How does one prompt know who to remove in different photos?
The key is describing people by their role in the scene rather than their position. A role like 'strangers in the background' or 'tourists near the monument' describes a relationship to your subject — someone who doesn't belong in your shot. That relationship exists in every photo from your album even though the strangers are in different spots, wearing different clothes, and photographed at different locations. The AI reads the scene in each photo and identifies who fits that role. This is what makes batch removal possible: you're not pointing at a specific person, you're naming a category that the AI can find independently in each frame.
What if a stranger is partly behind my subject?
When a stranger is partially overlapping your subject — peeking out from behind a shoulder, or standing so close they share an edge — the AI has to infer what's behind the stranger and reconstruct it without disturbing your subject. It often works, but it's the scenario most likely to need a solo pass. Open that specific photo, use the marker tool to circle the stranger, and run it individually. You'll also want to zoom in on the fill quality where they were standing.
How many photos can I remove people from at once?
Up to 25 photos per batch. If your album is larger, run it in two batches. Each batch uses the same prompt, so the second run is just another drop-and-go.
Does one prompt really edit every photo in the batch?
Yes — you type one instruction and it applies to all photos in the drop. If different photos need genuinely different instructions (removing a person versus fixing something else), run them as separate batches.
What does it cost to remove people from multiple photos?
1 credit per photo. Packs: 10 photos for $4.99, 25 photos for $9.99 (40¢ per photo), 50 for $17.99, 100 for $29.99. When you drop your photos and hit run, the checkout preselects the smallest pack that covers your batch — so a 12-photo batch opens with the 25-pack preselected.
Is there a free option?
Your first single-photo edit each week is free — try it on one photo before running the album. Batch runs use credits (1 per photo).
How long does a batch take?
About 30 seconds per photo, with two photos processing at the same time on desktop. A 10-photo batch takes roughly 5 minutes. Results appear in the grid as each photo completes — you don't wait for all of them before seeing the first ones.

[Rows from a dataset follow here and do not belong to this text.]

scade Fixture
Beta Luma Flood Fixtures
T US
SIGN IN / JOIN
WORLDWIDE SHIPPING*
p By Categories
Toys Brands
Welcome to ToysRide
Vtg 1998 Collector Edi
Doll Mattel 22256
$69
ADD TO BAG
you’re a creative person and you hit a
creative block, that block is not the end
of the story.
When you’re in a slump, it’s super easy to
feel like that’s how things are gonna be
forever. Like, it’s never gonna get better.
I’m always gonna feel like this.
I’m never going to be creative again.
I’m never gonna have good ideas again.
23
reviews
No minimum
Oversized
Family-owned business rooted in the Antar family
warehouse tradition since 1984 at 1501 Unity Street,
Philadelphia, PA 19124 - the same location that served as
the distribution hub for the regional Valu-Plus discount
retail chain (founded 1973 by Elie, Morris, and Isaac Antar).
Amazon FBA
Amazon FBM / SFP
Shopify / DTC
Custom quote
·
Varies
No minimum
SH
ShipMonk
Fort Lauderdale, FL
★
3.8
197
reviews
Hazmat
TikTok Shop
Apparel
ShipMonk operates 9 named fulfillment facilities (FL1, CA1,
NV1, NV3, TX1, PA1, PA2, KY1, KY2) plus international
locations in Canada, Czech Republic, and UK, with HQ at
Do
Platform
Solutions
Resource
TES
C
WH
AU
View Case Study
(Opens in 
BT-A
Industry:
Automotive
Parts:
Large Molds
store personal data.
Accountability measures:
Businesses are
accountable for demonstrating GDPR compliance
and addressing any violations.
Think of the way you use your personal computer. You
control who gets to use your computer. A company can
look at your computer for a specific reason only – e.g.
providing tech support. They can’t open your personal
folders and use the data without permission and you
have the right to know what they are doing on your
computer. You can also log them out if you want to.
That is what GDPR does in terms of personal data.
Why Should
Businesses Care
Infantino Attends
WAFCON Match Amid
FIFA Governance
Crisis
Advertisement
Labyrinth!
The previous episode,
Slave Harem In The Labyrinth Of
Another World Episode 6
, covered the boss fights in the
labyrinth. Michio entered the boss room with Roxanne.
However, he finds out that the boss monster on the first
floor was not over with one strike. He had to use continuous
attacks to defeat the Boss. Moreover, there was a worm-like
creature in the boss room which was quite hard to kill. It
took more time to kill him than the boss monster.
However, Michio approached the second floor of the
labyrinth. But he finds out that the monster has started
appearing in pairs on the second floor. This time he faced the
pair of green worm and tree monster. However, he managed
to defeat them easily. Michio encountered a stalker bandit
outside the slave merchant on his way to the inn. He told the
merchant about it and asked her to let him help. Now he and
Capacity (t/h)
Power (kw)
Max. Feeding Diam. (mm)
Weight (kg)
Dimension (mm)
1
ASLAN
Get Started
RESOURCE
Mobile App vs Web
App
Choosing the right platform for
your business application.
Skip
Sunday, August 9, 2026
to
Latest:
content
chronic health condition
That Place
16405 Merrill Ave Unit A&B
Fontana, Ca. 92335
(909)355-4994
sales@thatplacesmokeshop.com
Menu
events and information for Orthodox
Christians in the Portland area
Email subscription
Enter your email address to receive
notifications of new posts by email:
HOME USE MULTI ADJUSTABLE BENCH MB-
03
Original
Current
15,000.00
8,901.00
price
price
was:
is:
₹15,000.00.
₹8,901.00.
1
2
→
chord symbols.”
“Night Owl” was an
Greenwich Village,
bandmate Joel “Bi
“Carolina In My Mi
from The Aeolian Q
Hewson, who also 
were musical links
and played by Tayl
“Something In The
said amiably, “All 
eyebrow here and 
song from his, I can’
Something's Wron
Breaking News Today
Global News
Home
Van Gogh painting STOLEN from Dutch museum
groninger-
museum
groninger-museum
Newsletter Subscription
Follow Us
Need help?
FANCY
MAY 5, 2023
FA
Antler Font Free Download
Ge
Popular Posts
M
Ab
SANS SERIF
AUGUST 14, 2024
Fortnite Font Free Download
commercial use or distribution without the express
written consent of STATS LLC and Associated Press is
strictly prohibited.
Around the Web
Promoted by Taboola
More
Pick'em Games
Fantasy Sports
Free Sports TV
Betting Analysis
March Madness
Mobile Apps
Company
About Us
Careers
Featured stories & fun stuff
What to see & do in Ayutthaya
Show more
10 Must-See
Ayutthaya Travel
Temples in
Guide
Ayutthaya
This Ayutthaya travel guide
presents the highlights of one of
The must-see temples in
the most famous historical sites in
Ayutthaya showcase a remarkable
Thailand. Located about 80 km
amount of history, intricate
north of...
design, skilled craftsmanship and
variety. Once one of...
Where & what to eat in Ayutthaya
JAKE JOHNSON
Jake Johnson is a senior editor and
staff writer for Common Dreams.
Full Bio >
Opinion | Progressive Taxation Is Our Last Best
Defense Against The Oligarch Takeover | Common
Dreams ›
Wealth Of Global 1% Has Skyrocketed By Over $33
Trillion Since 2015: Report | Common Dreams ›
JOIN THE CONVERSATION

Do I need an account to run a batch?
Yes — credits attach to your account, and results save to your library. You'll sign in with a magic link (no password) when you check out. The account is created automatically if you don't have one.
What image formats are supported?
JPG, PNG, WebP, and HEIC. HEIC files from iPhone cameras are converted automatically before processing — you don't need to convert them manually.
What happens if one photo fails?
Failed photos are refunded automatically. The rest of your batch completes normally. You can then run the failed photo separately with more specific instructions or the marker tool.
How much does EditThisPic cost?
You get 1 free edit per week — no account needed. After that, credit packs start at $1.99 for 3 edits. Monthly plans start at $4.99/mo for 20 edits with unused credits rolling over. All edits are full resolution with no watermark.